In this regard I would also suggest that the description of the Eschaton as “the ultimate fate of individuals persons: death, posthumous, heaven, hell, and resurrection” (Harris, 250), does not fully grasp the full expression of that which is eschatological. There is a profound “this-worldliness,” an immanent rather than a simply transcendent functionality available within the eschatological undertaking.  It is not simply talk of “End Things” but it too serves as a critique of the functions of the world, a critique of power, politics, economy, and authority. Perhaps one could say that that which is most purely apocalyptic is the apocalypse that tears away the very fabric of apocalypticism. Likewise, perhaps that which is most truly eschatological is the Eschaton that ruptures and breaks apart the very framework of eschatology. Perhaps, prodding further still, that which is most fully messianic is the Messiah that not only disrupts but, utterly destroys the very structures of messianism.  This is the eschatology of the everyday, which “defies the perverse reading of eschatology as some triumphant End of History where the divine trumps the human” (Kearney, 11).“Thus the criticism of heaven transforms itself into the criticism of earth, the criticism of religion into the criticism of right, and the criticism of theology into the criticism of politics” (Marx, 4).

Harris, Stephen L. Understanding the Bible. 8th ed. New York: McGraw-Hill, 2011. Print.

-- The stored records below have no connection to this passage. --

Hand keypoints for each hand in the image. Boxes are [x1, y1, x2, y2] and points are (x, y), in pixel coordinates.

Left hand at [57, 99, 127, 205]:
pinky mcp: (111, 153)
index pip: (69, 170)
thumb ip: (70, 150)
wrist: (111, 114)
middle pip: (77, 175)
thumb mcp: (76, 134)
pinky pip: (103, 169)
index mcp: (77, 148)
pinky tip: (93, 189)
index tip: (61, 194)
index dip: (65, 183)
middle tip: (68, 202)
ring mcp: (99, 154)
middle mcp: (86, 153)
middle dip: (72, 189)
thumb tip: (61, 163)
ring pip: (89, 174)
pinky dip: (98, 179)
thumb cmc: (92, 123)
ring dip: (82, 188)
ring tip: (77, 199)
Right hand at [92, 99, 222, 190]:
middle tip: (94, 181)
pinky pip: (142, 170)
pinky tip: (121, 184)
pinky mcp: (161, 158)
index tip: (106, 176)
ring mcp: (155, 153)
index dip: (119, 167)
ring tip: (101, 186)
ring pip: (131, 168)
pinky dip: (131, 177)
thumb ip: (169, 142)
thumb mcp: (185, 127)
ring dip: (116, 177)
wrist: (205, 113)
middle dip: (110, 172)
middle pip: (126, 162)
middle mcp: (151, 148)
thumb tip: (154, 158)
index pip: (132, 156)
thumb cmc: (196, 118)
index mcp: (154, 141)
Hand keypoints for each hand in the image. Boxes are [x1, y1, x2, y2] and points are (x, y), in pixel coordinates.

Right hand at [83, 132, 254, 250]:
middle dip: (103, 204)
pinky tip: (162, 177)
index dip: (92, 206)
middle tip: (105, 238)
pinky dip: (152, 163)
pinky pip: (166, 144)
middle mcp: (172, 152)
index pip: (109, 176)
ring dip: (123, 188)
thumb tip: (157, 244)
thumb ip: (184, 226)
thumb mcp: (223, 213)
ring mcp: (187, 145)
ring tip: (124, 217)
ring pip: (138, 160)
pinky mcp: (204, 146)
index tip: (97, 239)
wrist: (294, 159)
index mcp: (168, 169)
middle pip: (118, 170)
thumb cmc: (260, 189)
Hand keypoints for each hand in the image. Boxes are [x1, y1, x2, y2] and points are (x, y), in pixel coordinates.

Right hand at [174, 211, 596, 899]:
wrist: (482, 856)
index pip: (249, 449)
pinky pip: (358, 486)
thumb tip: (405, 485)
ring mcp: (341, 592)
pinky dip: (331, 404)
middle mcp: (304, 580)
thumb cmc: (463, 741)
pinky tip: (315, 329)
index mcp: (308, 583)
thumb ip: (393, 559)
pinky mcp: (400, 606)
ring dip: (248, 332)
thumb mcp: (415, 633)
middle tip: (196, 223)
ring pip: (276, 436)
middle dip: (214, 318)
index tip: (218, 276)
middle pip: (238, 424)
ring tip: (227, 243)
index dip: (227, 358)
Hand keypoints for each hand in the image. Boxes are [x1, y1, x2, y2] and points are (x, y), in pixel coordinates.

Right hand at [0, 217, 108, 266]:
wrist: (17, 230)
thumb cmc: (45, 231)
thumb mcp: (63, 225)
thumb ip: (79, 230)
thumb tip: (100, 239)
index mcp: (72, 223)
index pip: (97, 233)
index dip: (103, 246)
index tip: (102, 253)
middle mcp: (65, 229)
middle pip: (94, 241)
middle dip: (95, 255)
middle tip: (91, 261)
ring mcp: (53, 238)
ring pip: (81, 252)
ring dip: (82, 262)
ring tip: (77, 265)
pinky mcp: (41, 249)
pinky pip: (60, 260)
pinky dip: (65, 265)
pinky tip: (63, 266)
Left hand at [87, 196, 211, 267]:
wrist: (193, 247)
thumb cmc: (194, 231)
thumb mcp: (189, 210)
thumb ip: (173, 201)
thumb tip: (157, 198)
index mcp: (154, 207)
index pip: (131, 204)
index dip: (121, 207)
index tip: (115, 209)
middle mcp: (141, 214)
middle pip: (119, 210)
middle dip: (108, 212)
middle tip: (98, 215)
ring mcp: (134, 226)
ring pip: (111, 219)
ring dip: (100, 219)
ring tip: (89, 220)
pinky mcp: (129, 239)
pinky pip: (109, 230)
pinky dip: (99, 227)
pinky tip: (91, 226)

Kearney, Richard. “Epiphanies of the Everyday: Toward a Micro-Eschatology.” After God: Richard Kearney and the Religious Turn in Continental Philosophy. Ed. John Panteleimon Manoussakis. Bronx: Fordham University Press, 2006. Print.

Marx, Karl. “A Criticism of the Hegelian Philosophy of Right.” Selected Essays. Amazon Digital Services: Public Domain Books, 2006. Kindle Edition.

—. Capital: A Critique of Political Economy (Das Capital) . Amazon Digital Services, 2011. Kindle Edition.

McFayden, John Edgar. Introduction to the Old Testament . Amazon Digital Services: Public Domain Books, 2004. Kindle Edition.